The rest of the board is quite neat with the memory slots colour coded for easy bank identification, just match colour for colour and you are home free. The 24-pin ATX power connector is located behind the DIMM sockets along with the two IDE controllers from the Southbridge. A third IDE port is located just below the Southbridge IDE ports and is angled at 90 degrees to the board - this is a separate IDE port and will get to this later on in the article.
The CPU uses a 4 phase onboard voltage regulation system to keep the CPU as stable as possible. You may notice the orange expansion slot. This is used to add a VRM (or Voltage Regulation Module) which adds an extra 4 phases to the equation, so when overclocking you can expect a cleaner voltage signal.

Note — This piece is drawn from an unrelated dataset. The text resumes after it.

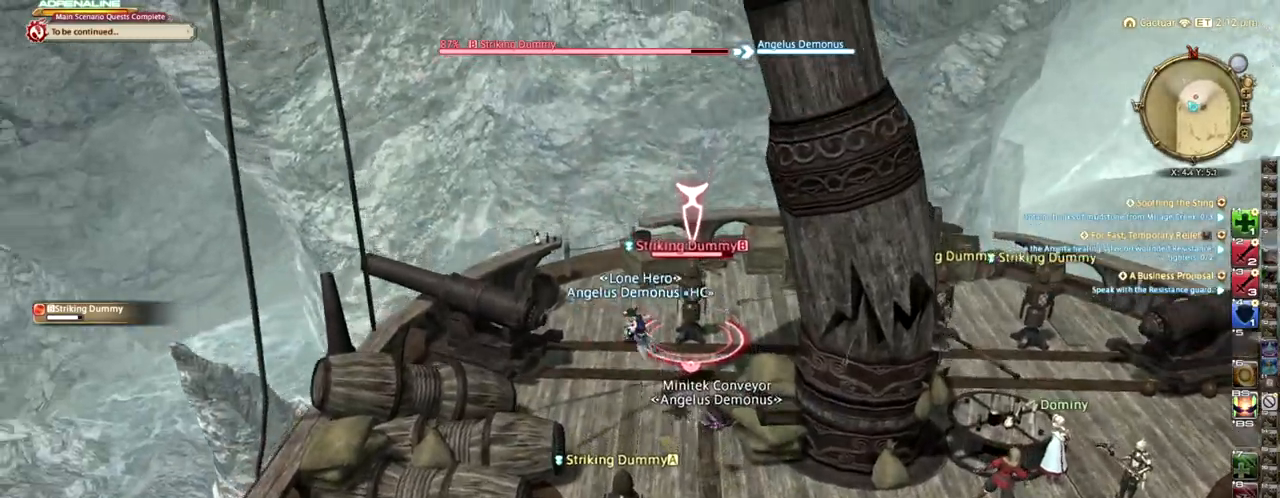
{"keys": ["d", "s"], "events": [[42, "w", "up"], [83, "a", "up"], [83, "space", "up"], [208, "s", "down"], [250, "rbracket", "down"], [375, "rbracket", "up"], [417, "d", "down"]]}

The rear I/O panel gives you all the connectors you will need to get started. On the back is two PS/2 ports for Keyboard and Mouse, two SPIDF ports, one RCA and one Toslink. One parallel and one serial port are provided as legacy, though there are little use for them now as USB is here. Two RJ-45 LAN ports are provided atop a stack of USB towers giving you four USB ports on the back and the remaining six needs to be setup with PCI riser brackets. Lastly you have the analogue stereo jacks for speakers up to 7.1 configurations.
Expansion slots on this board resemble a standard SLI setup. There are two PCI Express x16 slots, one blue and one black. When in single graphics mode, the blue slot has all 16 PCI Express lanes routed to it. When in SLI mode, the black slot is changed from an x1 slot to an x8 slot to allow SLI operation.
Two PCI Express x1 slots are provided for future PCI-E expansion as well as two PCI slots for any devices you wish to migrate. Between the two PCI Express x16 slots is a paddle card. This is used to set Single or SLI graphics operation, Gigabyte doesn't employ an auto switcher.